Eine weitere, naheliegende Frage ist, warum nicht der Staat die Verantwortung für die von ihm verursachten Betriebsschließungsschäden übernehmen soll. Immerhin wäre den Betroffenen dann einheitlich und gerecht geholfen, anstatt sie der Zufälligkeit einzelner Gerichtsentscheidungen zu überlassen.
Eigenverantwortung wird nicht belohnt
Bundesgesundheitsminister Jens Spahn meinte im Frühjahr 2020: "Wir werden in ein paar Monaten einander wahrscheinlich viel verzeihen müssen." Offenbar wird die Bundesregierung auch viel erklären müssen, insbesondere wenn die befürchtete Insolvenzwelle anrollt.

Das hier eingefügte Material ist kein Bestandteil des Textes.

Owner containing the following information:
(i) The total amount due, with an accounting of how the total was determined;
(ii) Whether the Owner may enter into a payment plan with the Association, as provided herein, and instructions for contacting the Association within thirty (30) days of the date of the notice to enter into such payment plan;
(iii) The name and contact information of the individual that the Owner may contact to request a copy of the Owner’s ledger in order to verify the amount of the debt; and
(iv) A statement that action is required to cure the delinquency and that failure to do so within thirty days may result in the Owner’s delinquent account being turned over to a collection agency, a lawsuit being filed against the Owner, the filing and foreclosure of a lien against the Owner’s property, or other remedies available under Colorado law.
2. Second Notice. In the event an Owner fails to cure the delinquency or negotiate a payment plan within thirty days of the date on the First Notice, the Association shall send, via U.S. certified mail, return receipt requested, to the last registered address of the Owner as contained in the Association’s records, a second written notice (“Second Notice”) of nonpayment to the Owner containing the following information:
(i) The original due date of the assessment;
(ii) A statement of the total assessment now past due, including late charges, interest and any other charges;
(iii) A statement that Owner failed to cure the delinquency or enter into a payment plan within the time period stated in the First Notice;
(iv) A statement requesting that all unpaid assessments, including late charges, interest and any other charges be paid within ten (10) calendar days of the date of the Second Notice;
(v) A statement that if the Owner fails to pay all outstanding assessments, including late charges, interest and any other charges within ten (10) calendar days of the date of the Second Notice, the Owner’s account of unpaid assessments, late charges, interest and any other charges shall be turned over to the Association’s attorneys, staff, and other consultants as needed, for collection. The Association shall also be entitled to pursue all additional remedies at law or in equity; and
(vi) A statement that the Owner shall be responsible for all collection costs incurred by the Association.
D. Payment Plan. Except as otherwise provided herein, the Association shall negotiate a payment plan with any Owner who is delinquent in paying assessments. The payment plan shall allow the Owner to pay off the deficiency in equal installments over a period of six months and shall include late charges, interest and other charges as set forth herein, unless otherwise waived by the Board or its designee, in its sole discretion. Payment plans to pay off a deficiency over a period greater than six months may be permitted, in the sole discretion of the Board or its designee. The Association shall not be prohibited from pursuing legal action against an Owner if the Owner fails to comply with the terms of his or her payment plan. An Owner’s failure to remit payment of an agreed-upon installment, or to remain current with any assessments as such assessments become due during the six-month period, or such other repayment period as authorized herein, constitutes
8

Aber auch die Verbände - sowohl der betroffenen Branchen als auch der Versicherer - werden sich fragen lassen müssen, warum sie nicht frühzeitig einen Rettungsschirm mit den scheinbar so spendablen Ministern der Finanzen und der Wirtschaft vereinbaren konnten. Es wäre eine schöne Anerkennung des Prinzips Subsidiarität gewesen, vor allem denjenigen Betrieben zu helfen, die - vermeintlich - rechtzeitig privatwirtschaftliche Vorsorge getroffen und entsprechende Versicherungen abgeschlossen hatten.